(Items from a dataset):
────────────────
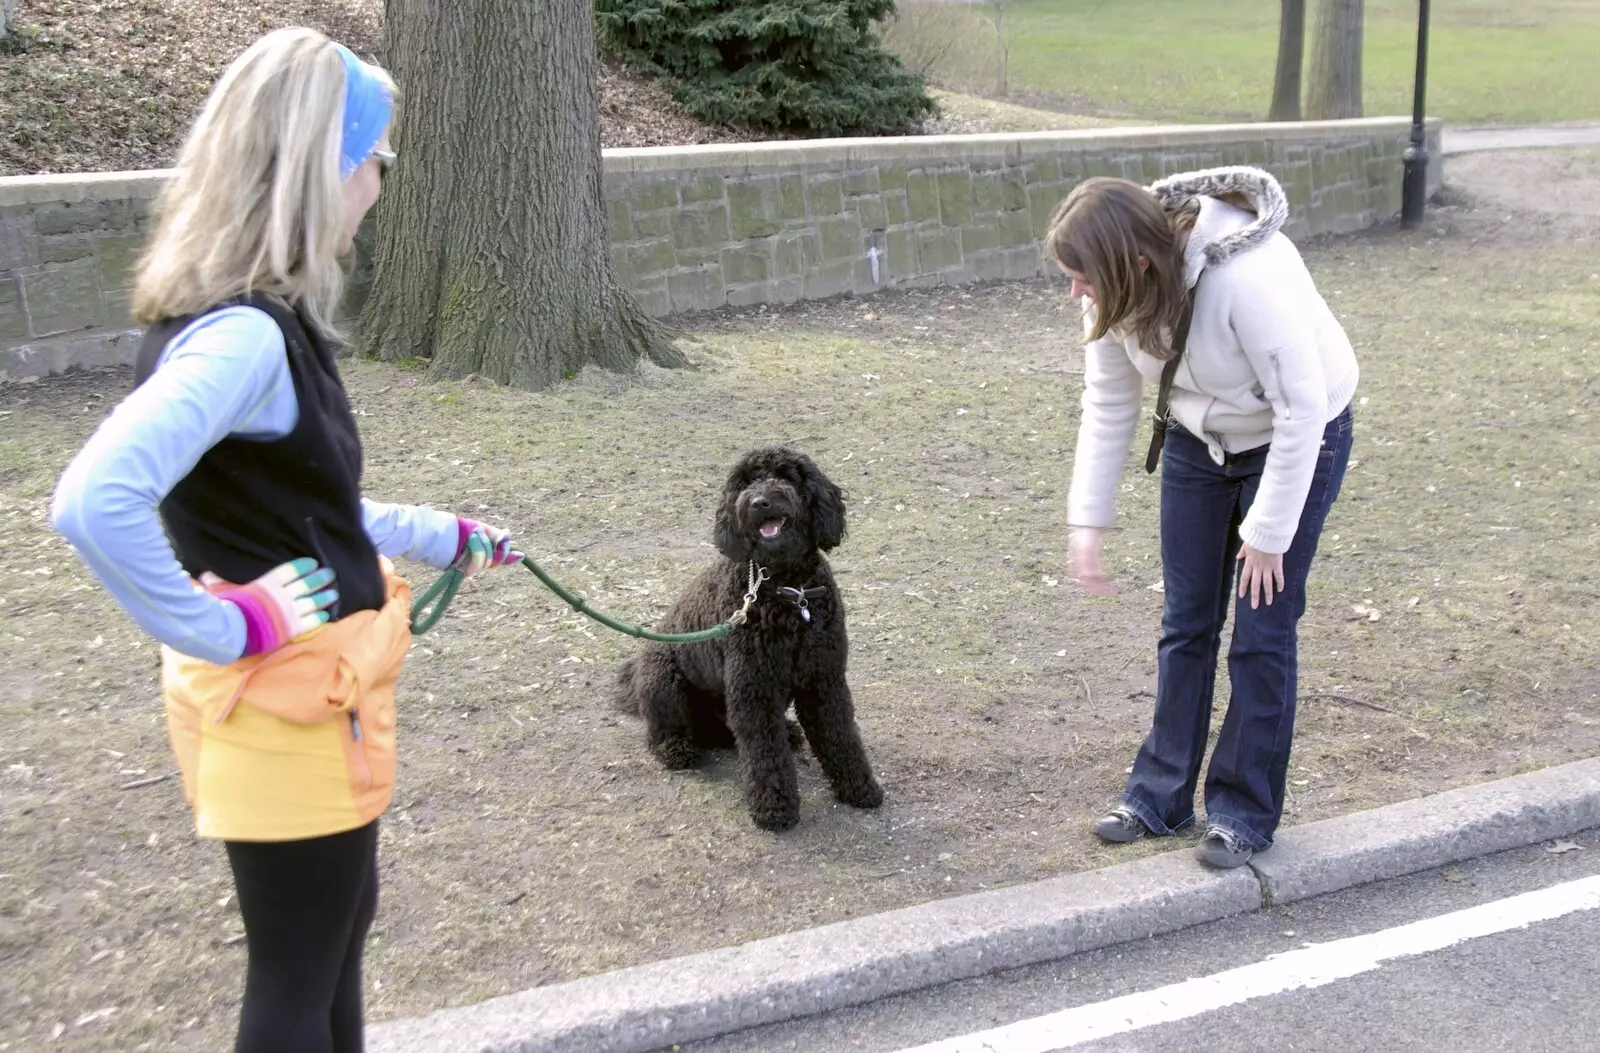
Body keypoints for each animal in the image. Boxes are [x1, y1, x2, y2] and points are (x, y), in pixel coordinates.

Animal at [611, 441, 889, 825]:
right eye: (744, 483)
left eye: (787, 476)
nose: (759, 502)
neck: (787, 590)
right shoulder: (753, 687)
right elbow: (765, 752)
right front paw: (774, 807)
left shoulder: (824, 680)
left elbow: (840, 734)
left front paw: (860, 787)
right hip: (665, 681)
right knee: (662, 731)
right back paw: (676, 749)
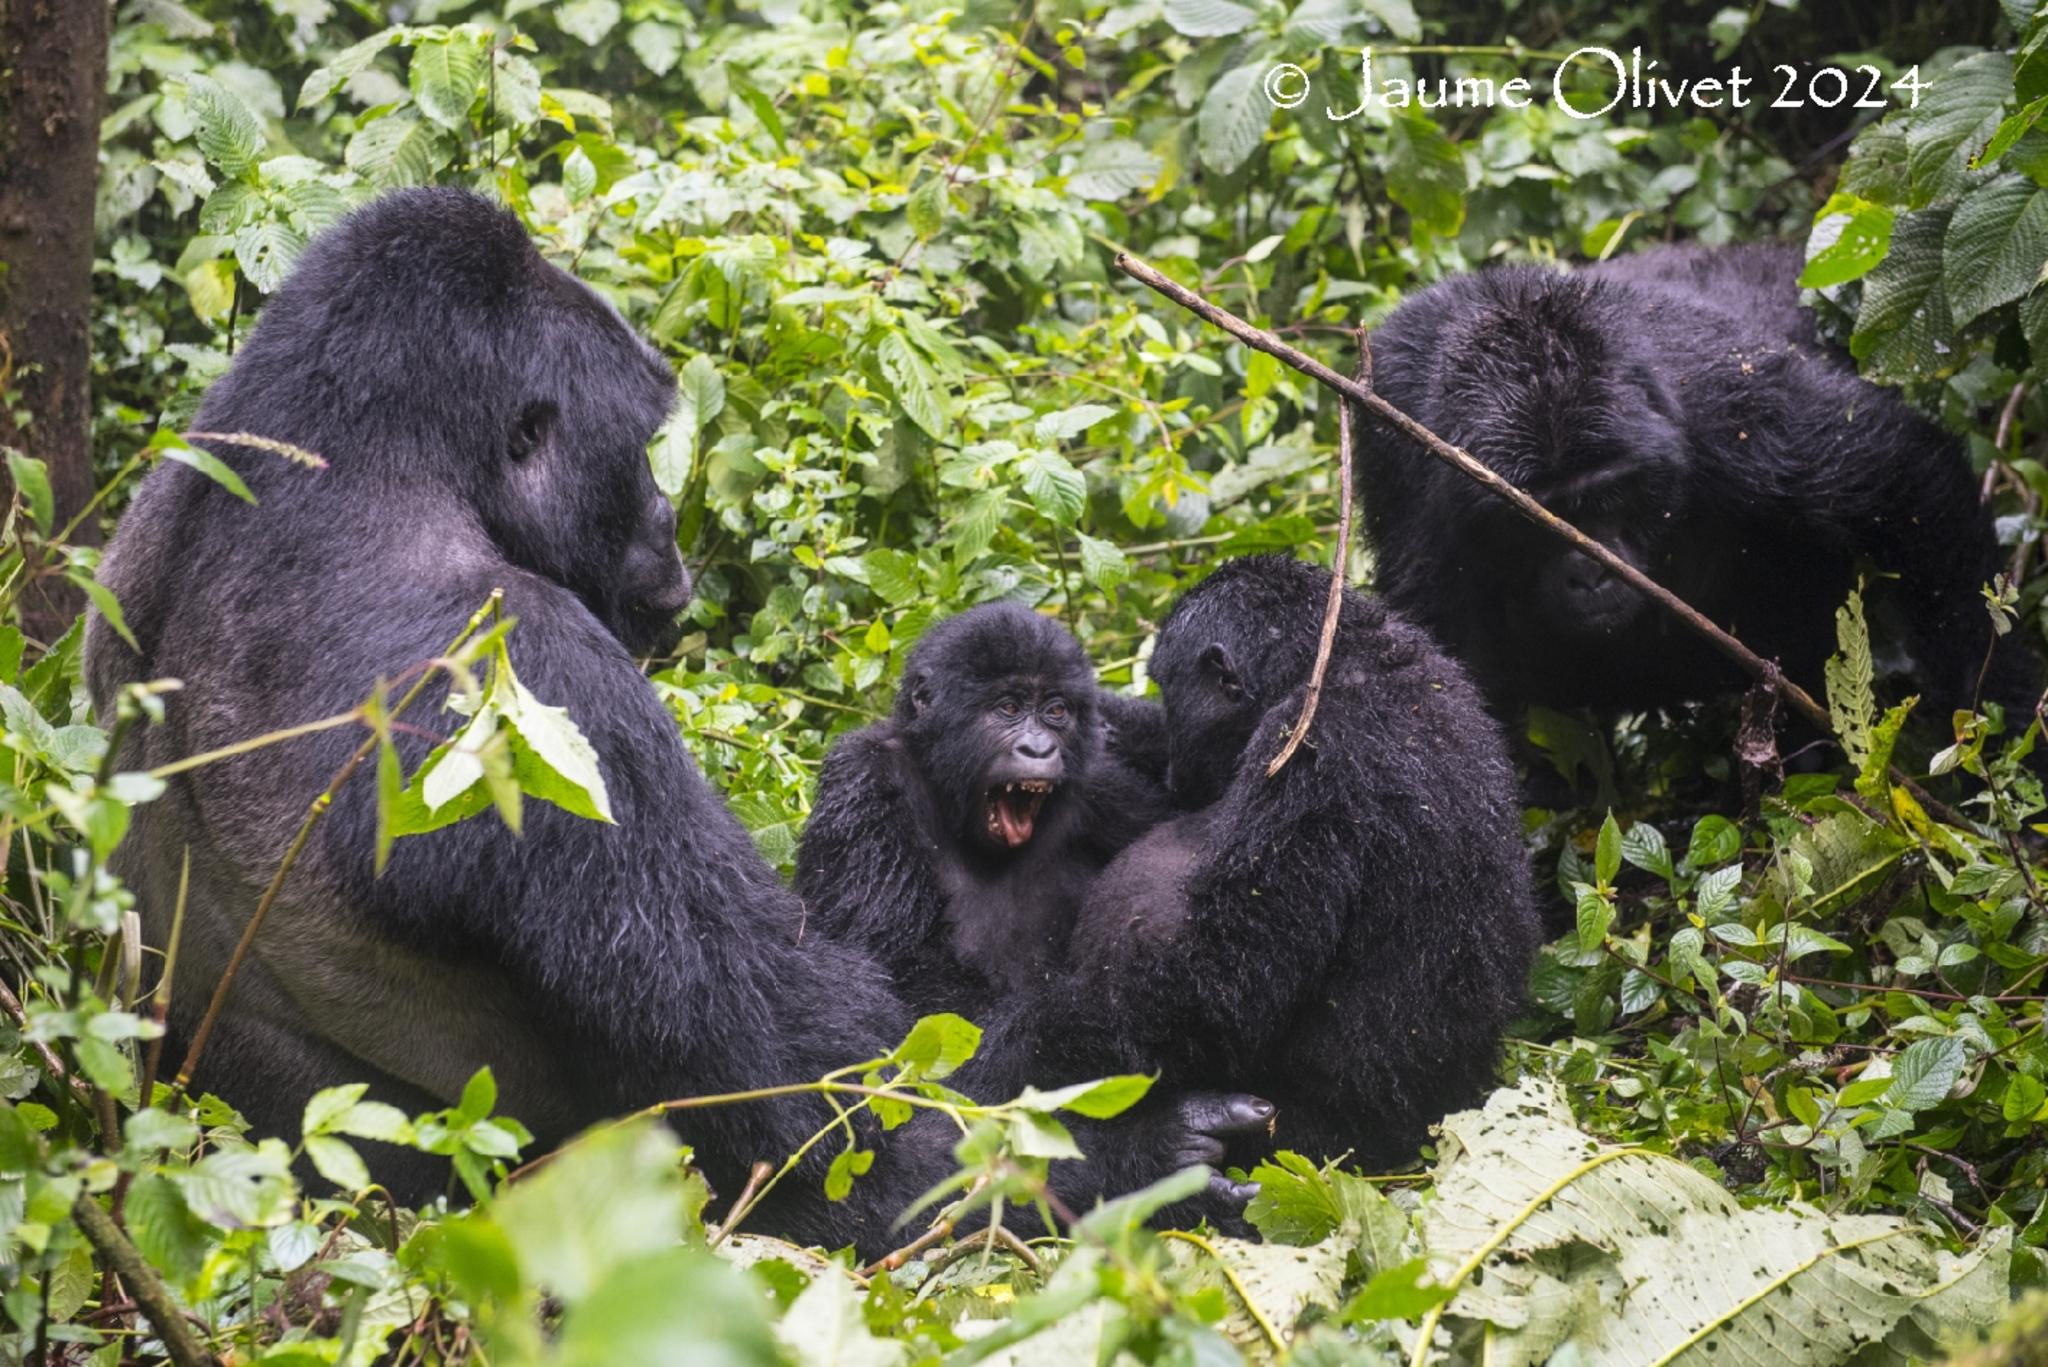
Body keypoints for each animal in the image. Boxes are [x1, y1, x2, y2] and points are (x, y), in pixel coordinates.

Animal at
────────────────
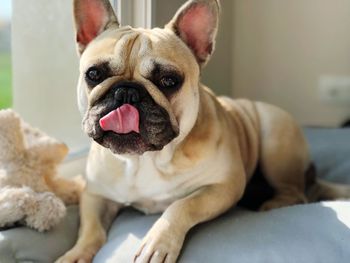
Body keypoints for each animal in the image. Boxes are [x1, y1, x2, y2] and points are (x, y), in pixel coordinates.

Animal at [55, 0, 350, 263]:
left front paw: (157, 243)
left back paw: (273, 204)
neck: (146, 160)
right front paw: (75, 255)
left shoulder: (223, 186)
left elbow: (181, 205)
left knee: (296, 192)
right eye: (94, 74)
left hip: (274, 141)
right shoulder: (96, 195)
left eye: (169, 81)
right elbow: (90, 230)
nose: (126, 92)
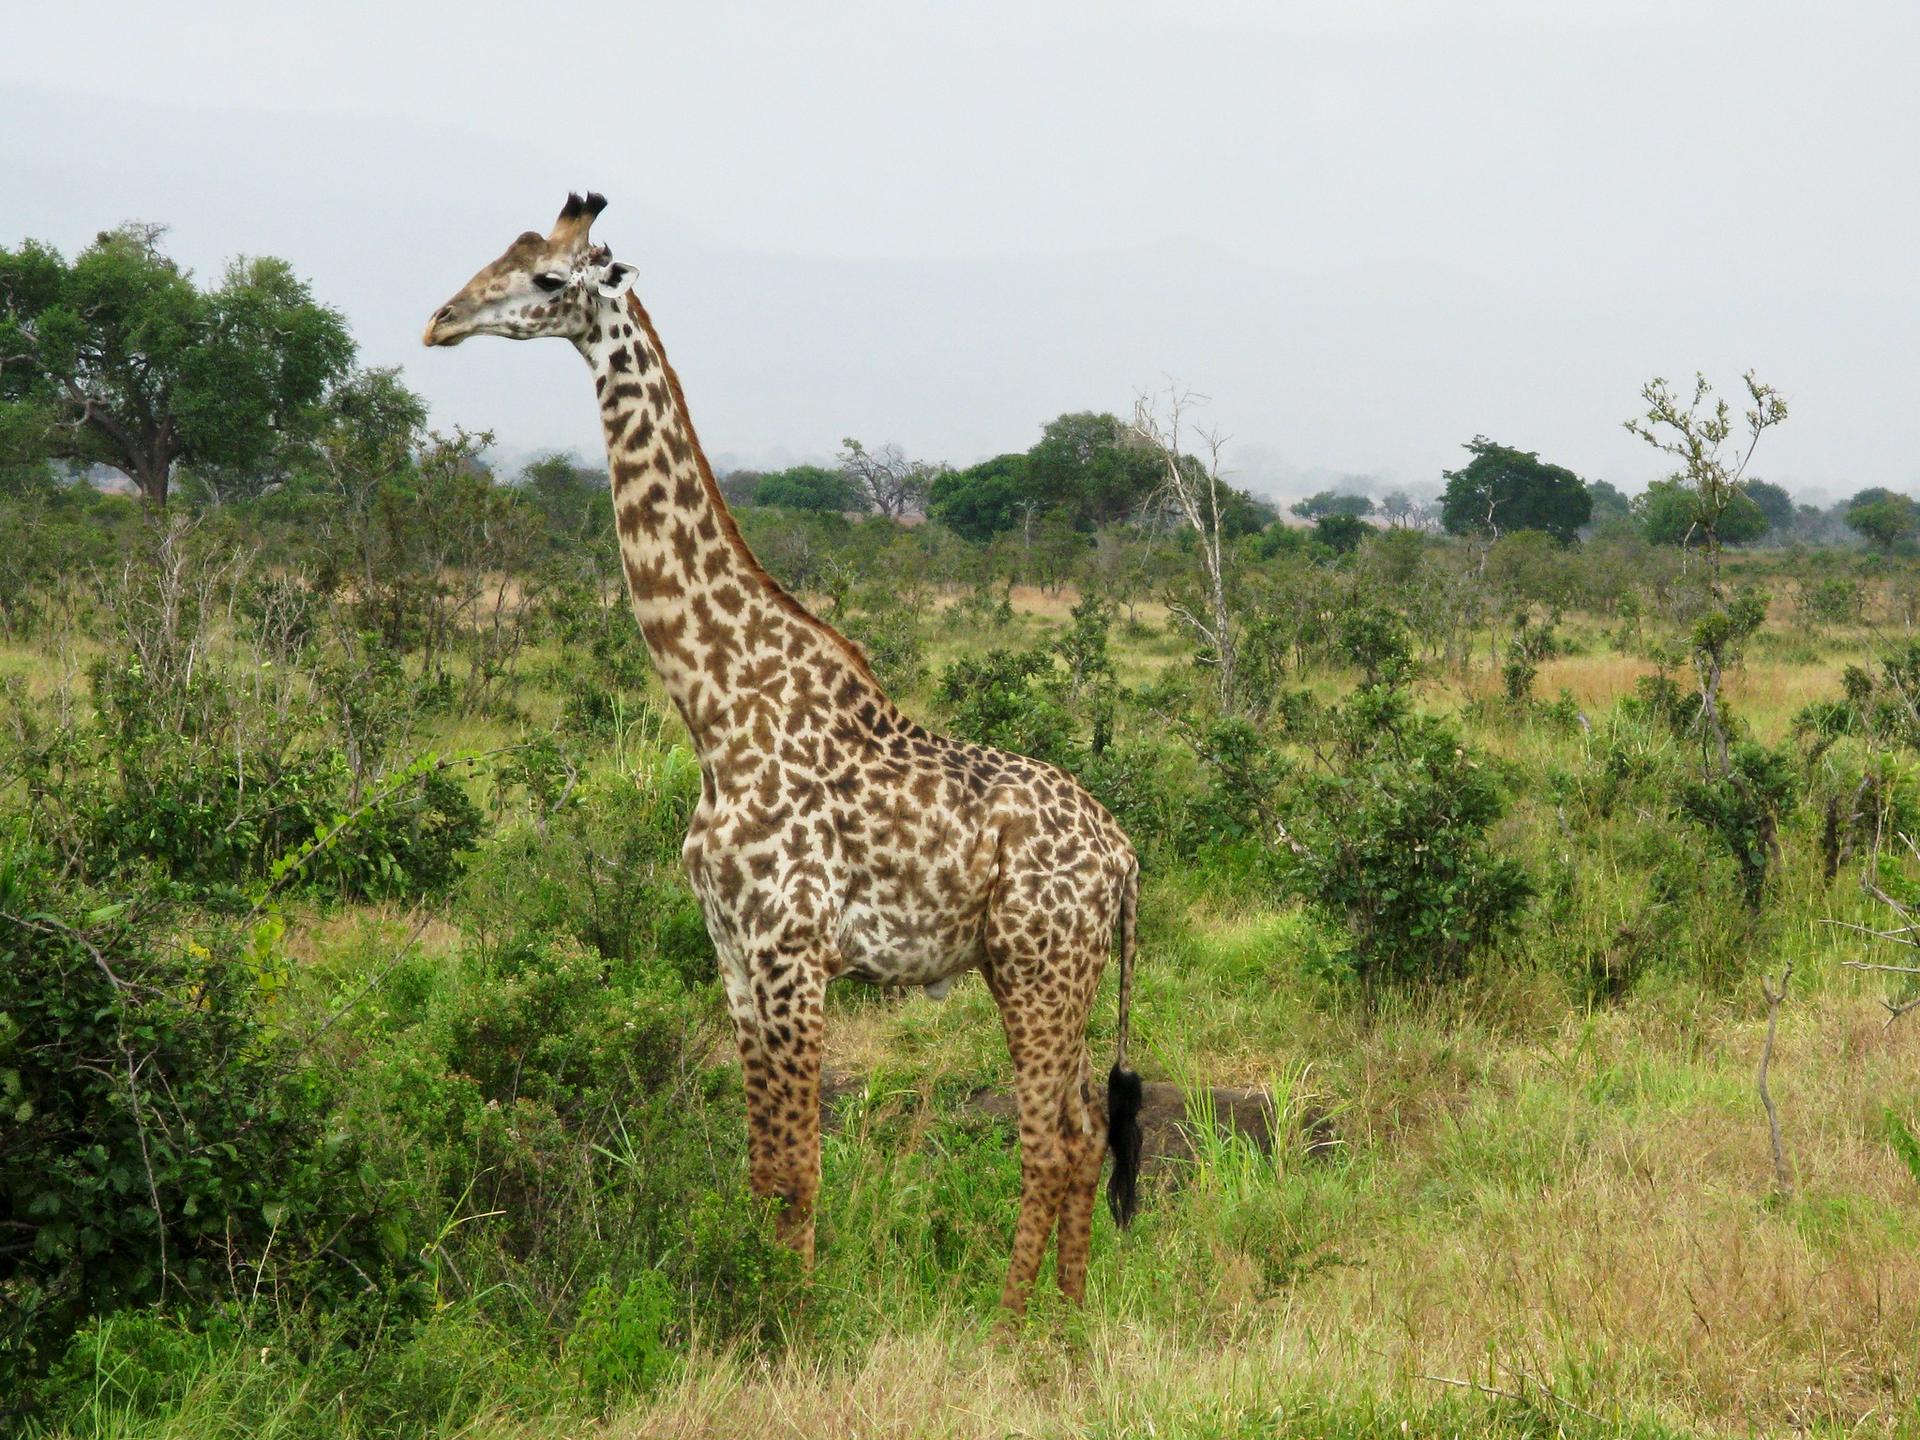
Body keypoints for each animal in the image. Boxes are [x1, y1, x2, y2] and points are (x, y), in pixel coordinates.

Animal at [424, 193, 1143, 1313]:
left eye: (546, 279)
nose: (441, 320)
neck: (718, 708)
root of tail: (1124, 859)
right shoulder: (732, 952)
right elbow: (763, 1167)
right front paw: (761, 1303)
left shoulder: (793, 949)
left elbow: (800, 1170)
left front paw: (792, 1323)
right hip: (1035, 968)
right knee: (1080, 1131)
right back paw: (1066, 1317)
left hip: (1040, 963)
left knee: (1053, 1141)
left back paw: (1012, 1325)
────────────────
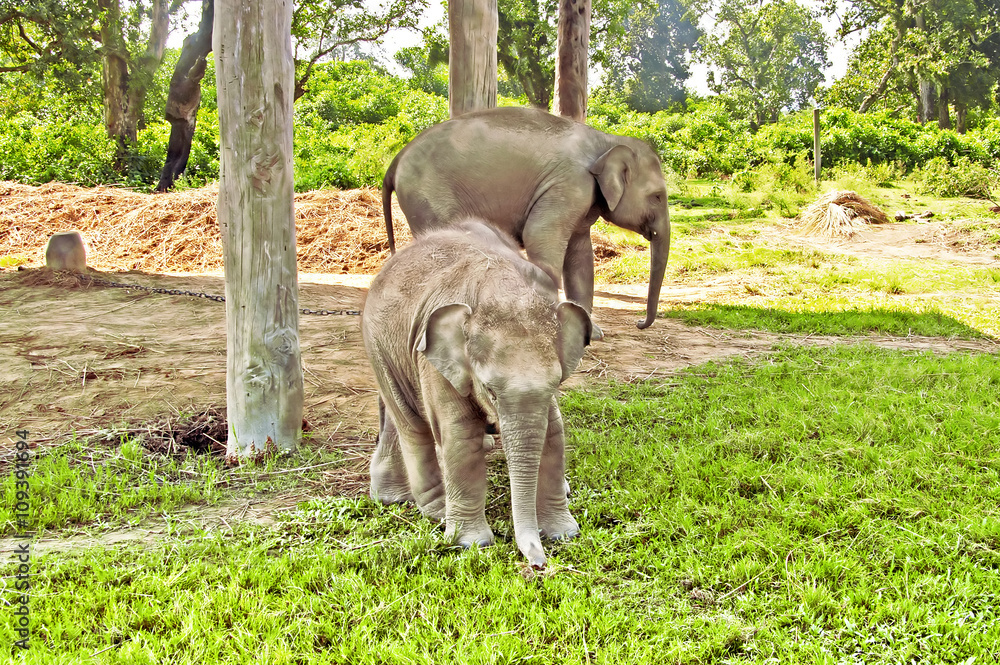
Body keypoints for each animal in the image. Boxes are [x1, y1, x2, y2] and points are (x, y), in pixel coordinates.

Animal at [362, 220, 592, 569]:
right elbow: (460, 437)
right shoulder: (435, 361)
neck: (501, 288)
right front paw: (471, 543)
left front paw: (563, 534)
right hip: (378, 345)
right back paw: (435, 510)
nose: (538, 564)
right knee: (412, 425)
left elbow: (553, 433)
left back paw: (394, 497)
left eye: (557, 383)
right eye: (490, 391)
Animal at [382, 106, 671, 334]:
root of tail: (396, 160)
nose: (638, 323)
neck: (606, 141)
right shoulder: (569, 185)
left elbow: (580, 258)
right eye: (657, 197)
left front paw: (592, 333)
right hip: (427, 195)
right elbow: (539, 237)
────────────────
(WORK TASK): Whenever the string "elbow" occurs in a line of the entries above, copy that line.

(EXPECTED OUTPUT):
right elbow: (765, 752)
left elbow: (840, 734)
left elbow: (181, 205)
right elbow: (90, 230)
right elbow: (763, 1167)
left elbow: (800, 1170)
right elbow: (460, 437)
left elbow: (553, 433)
left elbow: (580, 258)
right elbow: (539, 237)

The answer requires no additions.